Stakeholders and experts at a pre-budget discussion on Saturday called for a specific guideline in the next budget for economic recovery as the second wave is going on and it may have a huge implication on it.
Terming revenue collection and achieving the target as inevitable for a budget, they added at the same time the government must consider incentives for the pandemic-hit businesses especially the local cottage, micro, small and medium enterprises (CMSMEs).

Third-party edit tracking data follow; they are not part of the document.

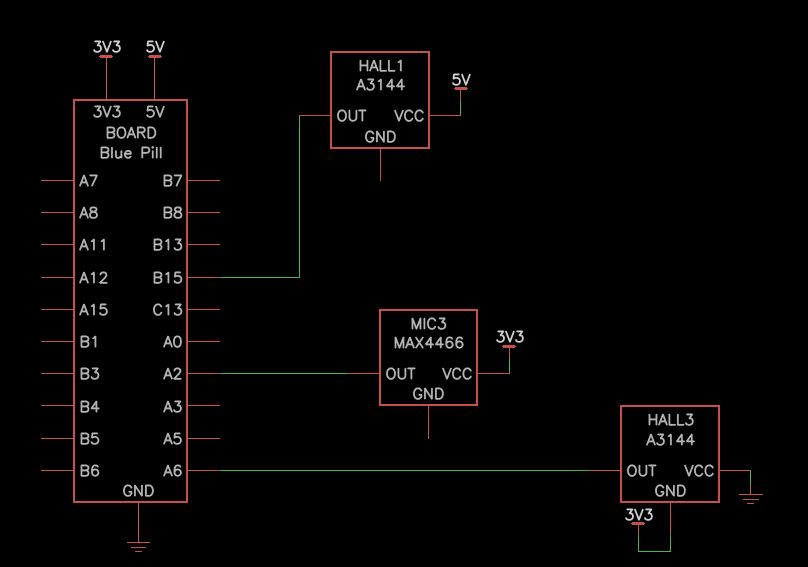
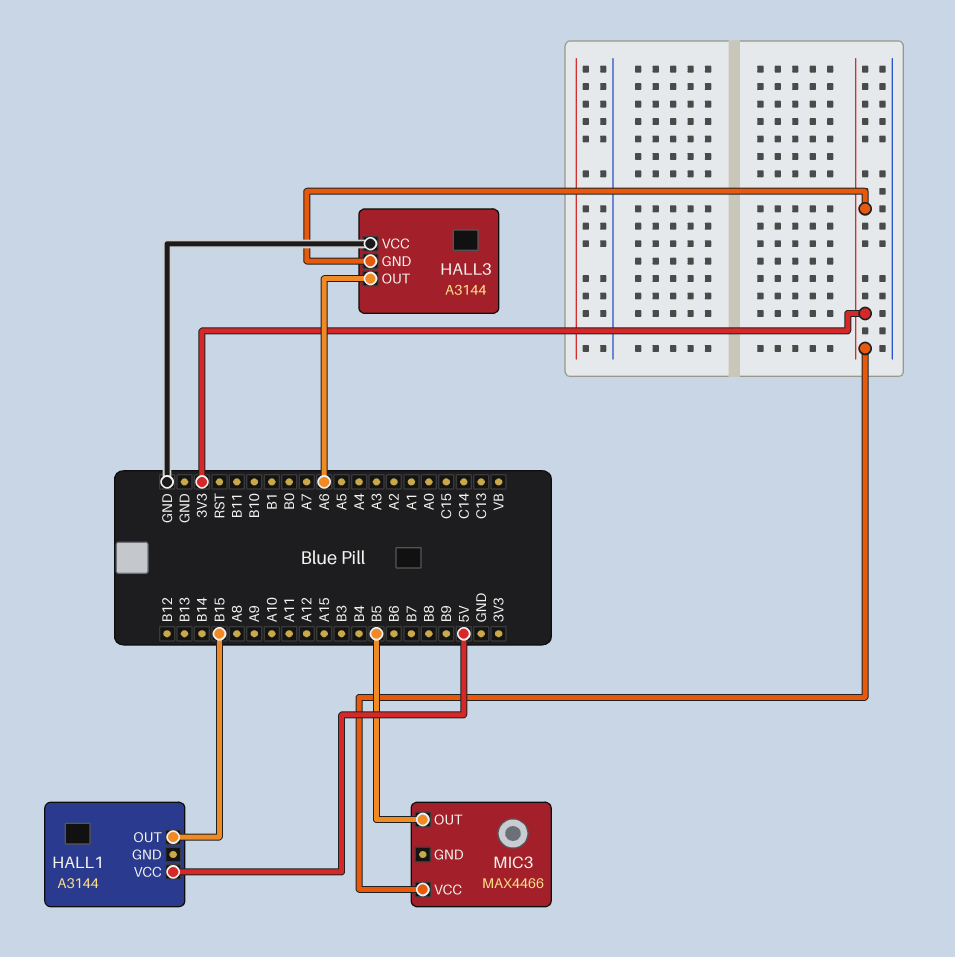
MIC3 pin OUT: A2 -> B5

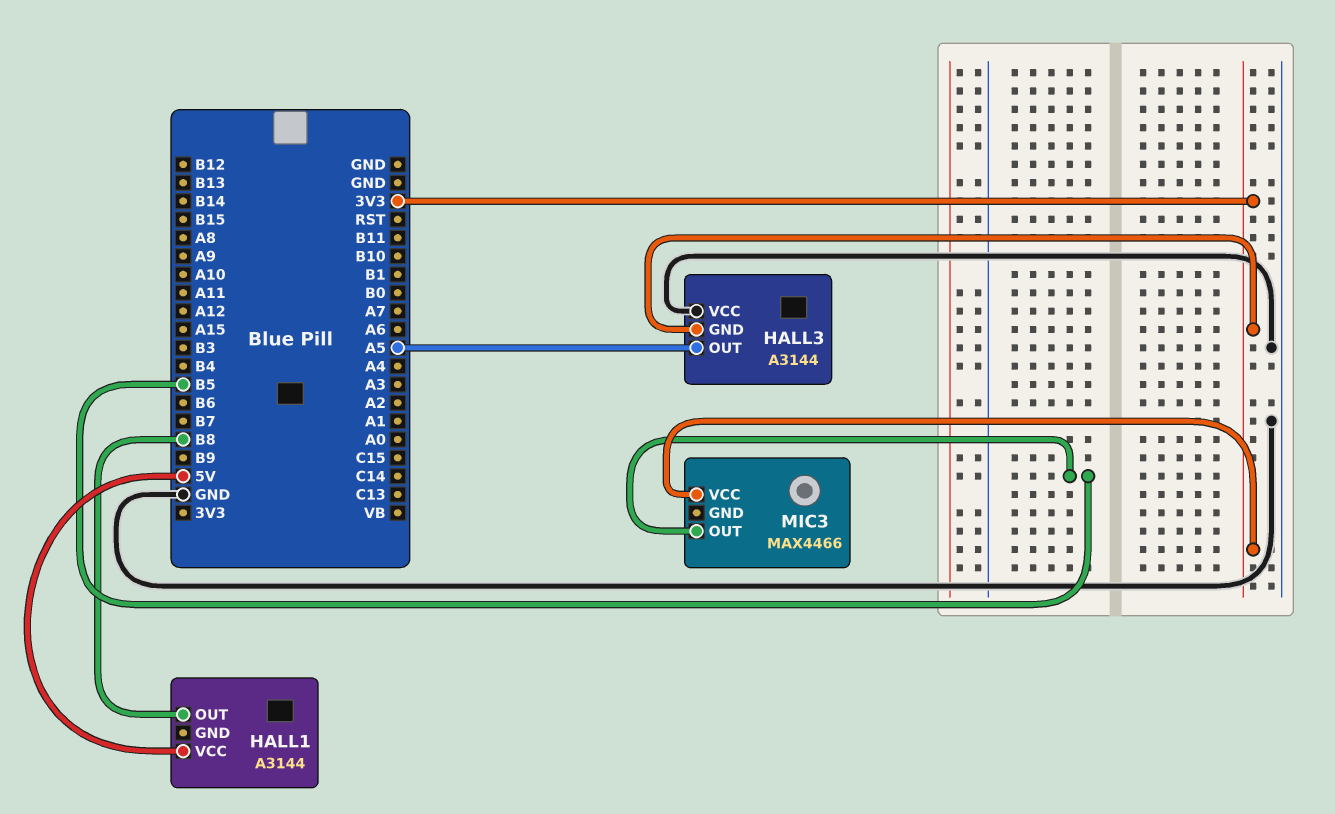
HALL1 pin OUT: B15 -> B8
HALL3 pin OUT: A6 -> A5

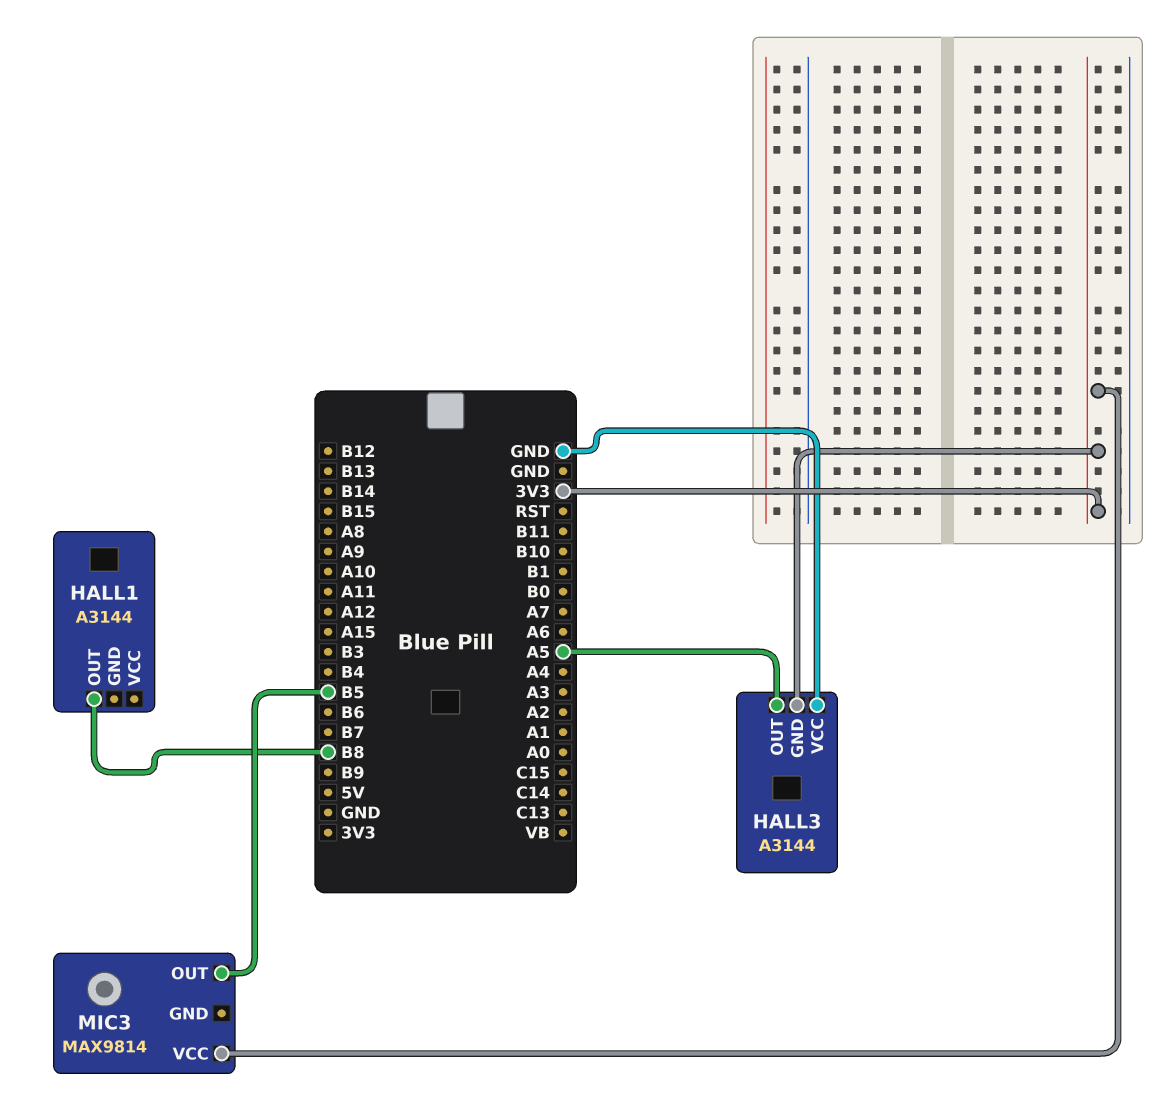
HALL1 pin VCC: 5V -> none
MIC3: MAX4466 -> MAX9814

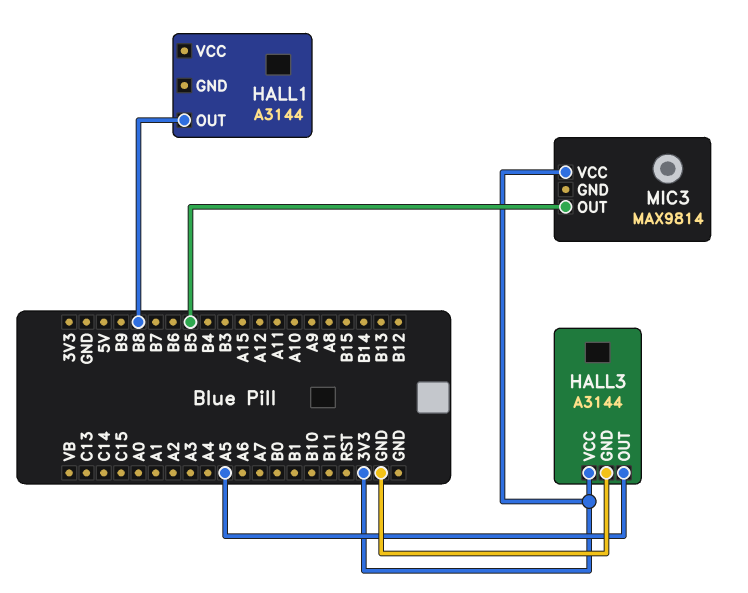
HALL3 pin GND: 3V3 -> GND
HALL3 pin VCC: GND -> 3V3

Dhaka Chamber of Commerce & Industry (DCCI) in association with Samakal and Channel 24 organised the pre-budget discussion of FY22 virtually to outline the needs in the key macroeconomic avenues and roadmap of trade, industrial, investment recovery as well as turnaround of the private sector from pandemic adversities.

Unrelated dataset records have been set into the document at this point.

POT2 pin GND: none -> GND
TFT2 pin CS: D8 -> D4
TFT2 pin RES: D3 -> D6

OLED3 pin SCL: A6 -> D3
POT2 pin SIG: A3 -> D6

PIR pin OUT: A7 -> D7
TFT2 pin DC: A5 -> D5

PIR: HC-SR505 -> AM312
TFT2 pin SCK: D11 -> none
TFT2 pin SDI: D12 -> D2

Dr. Mashiur Rahman, Adviser to the Prime Minister on Economic Affairs and Chairperson of BRAC Dr. Hossain Zilllur Rahman joined the discussion as special guests. DCCI President Rizwan Rahman chaired and moderated the discussion.

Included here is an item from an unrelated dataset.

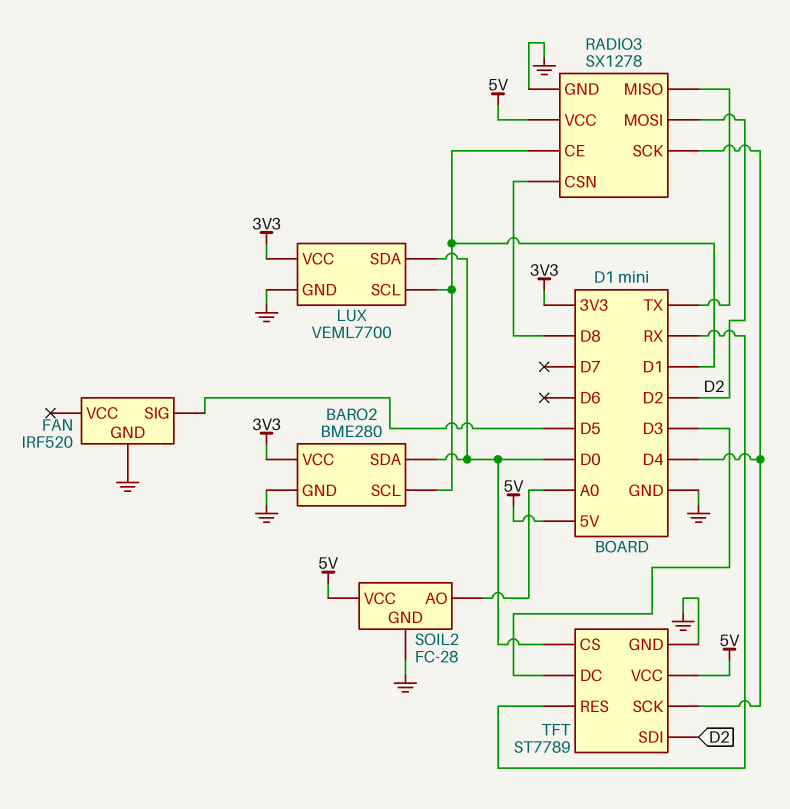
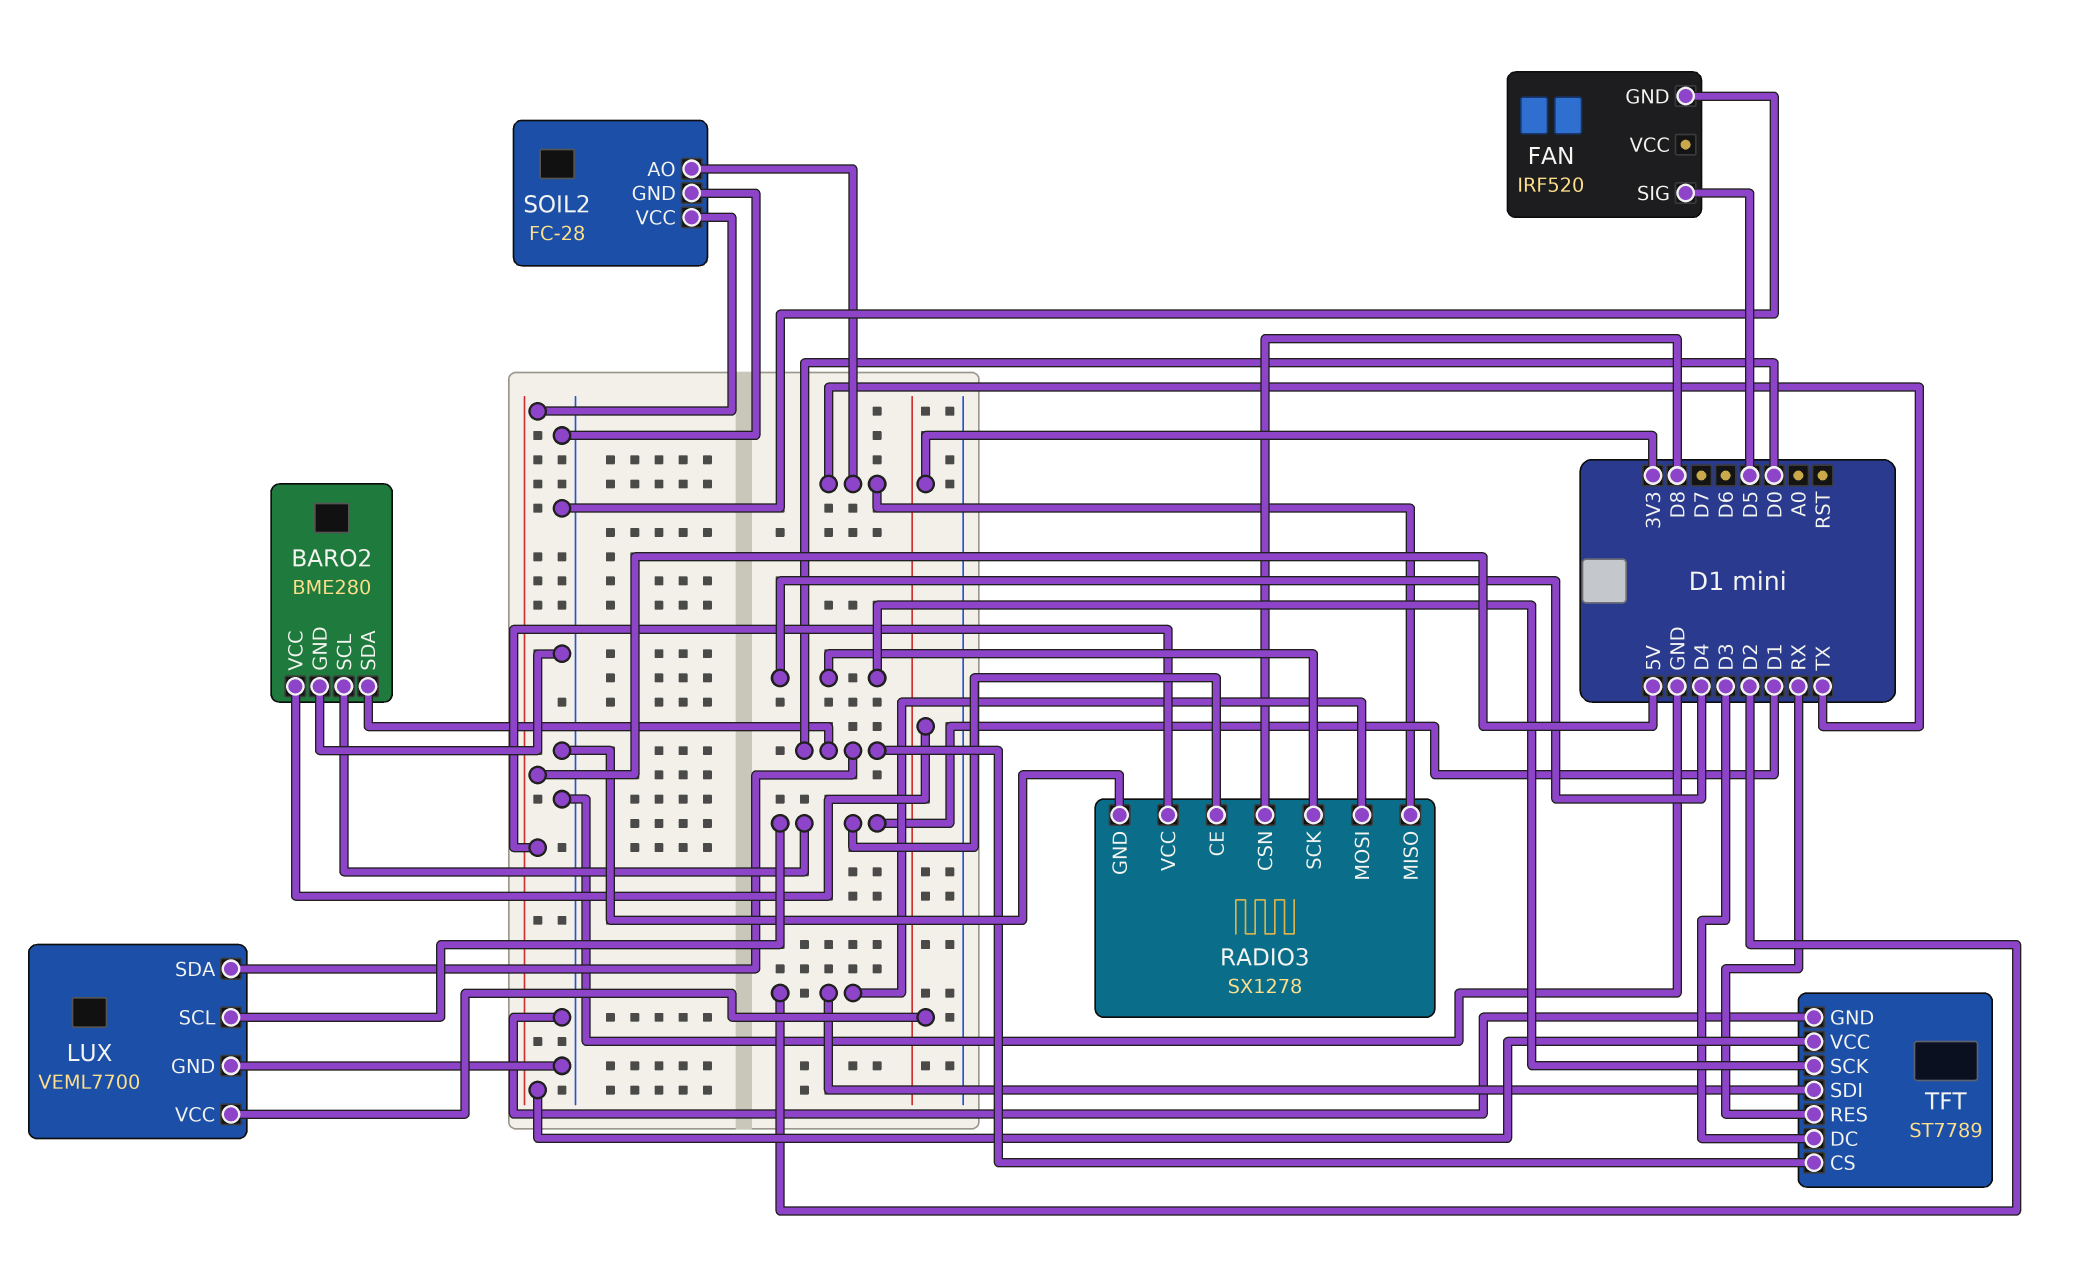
SOIL2 pin AO: A0 -> TX

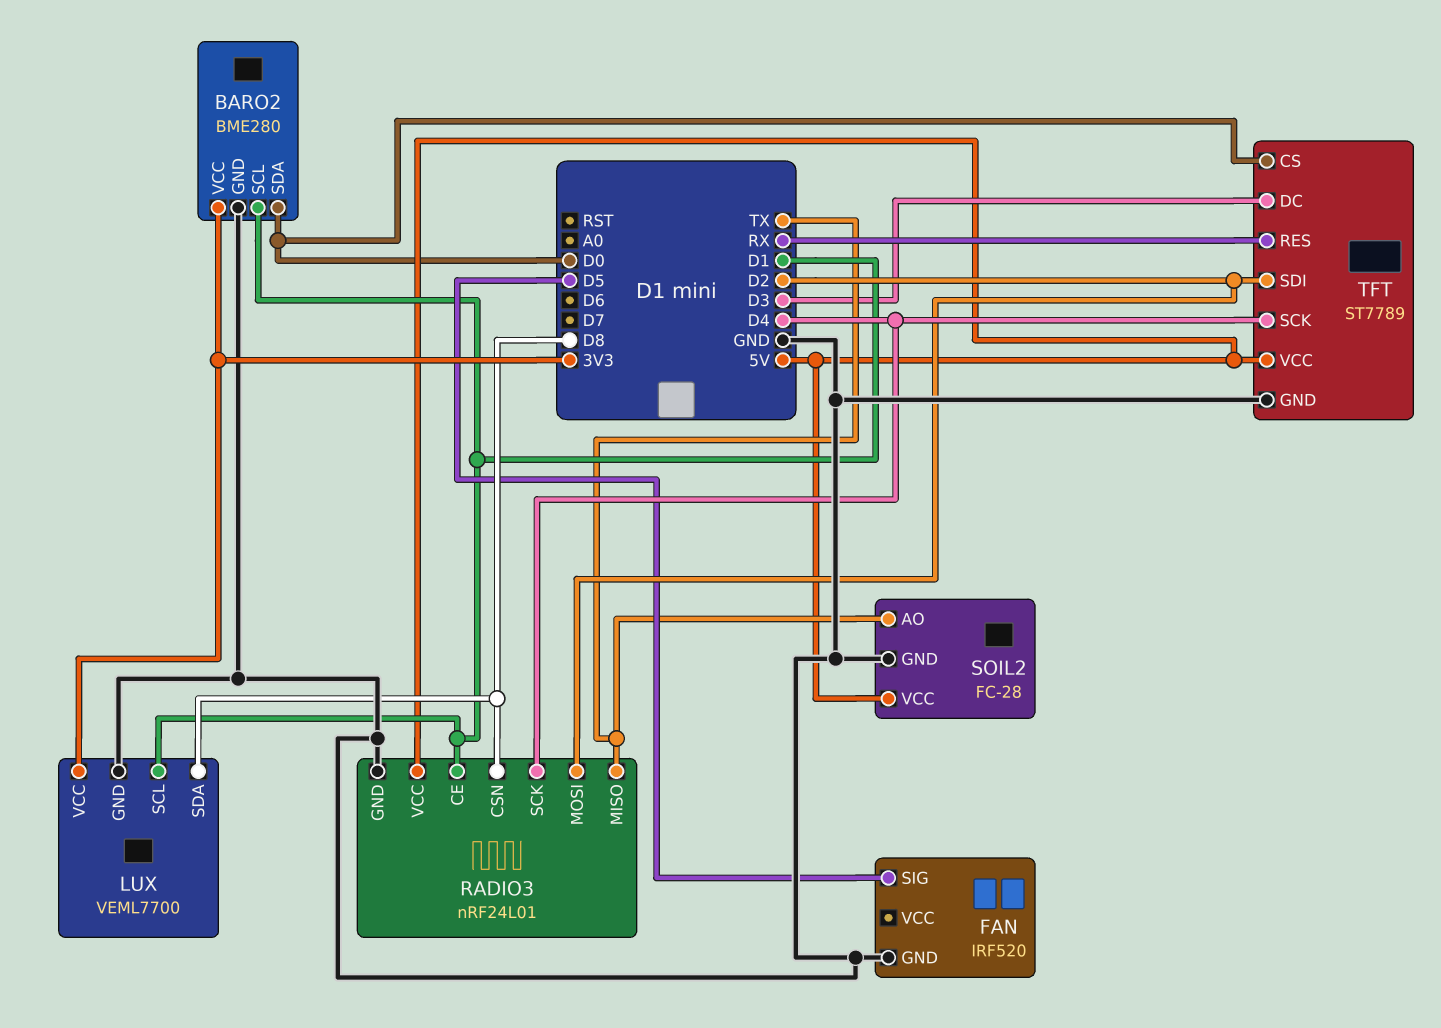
LUX pin SDA: D0 -> D8
RADIO3: SX1278 -> nRF24L01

The discussion meeting was divided into four sessions namely, (1) Financial Sector (2) Industry & Trade (3) Taxation & VAT and (4) Infrastructure (energy, logistics & health).
DCCI President Rizwan Rahman in his welcome address said that the government will surely consider a business-friendly, revenue friendly and industry-friendly budget this year.
Terming that the budget will have a clear indication for the economic recovery amid the pandemic, he also hoped that the next budget will have special attention to taxation and VAT policy, infrastructure, industry and trade as well as the financial sector.
If the government with the help of the vibrant private sector work hand in hand Bangladesh will be able to recover its economic momentum despite the pandemic, the DCCI President said.
Dr. Mashiur Rahman, Adviser to the Prime Minister on Economic Affairs said the growth should be inclusive side by side economy needs to be widened all the resources should be utilised.
For government, revenue target achieving without hampering economic activities is a priority, he said.
He also suggested stakeholders arrange budget discussions all year round.
Regarding tax regime, he said it should be a business friendly one.
The country should focus on increased revenue collection for development as well as needs to facilitate and incentivise businesses.
However, if revenue target is not achieved, development work will be halted down, he added.
He also said quality and safe investment will reduce default loans. A stable tax and duty regime for 7-10 years is a good move but all investors may not get this benefit as investments do not come at the same time. Our tax-GDP ratio is comparatively low because our tax elasticity is low in the country due to rebates in different levels. But, a social acceptance of tax, VAT, SD and Customs duty rate need to be in place having a global standard.
He also said that frequent changes in tax rate may hamper business growth rather he suggested a gradually increase of tax mentioning a minimum time frame.
Chairperson of BRAC Dr. Hossain Zilllur Rahman said that social protection should get a major concern in the next budget.
Disbursement of loan under stimulus for CMSMEs should be faster and in that case mobile financial services can be engaged as a delivery vehicle, he points out.
For the growth trajectory, the domestic market needs to be incentivised besides the export sector as the domestic economy will be a growth driver, Mr Zillur said.
Stakeholders from various sectors also took part in the discussion.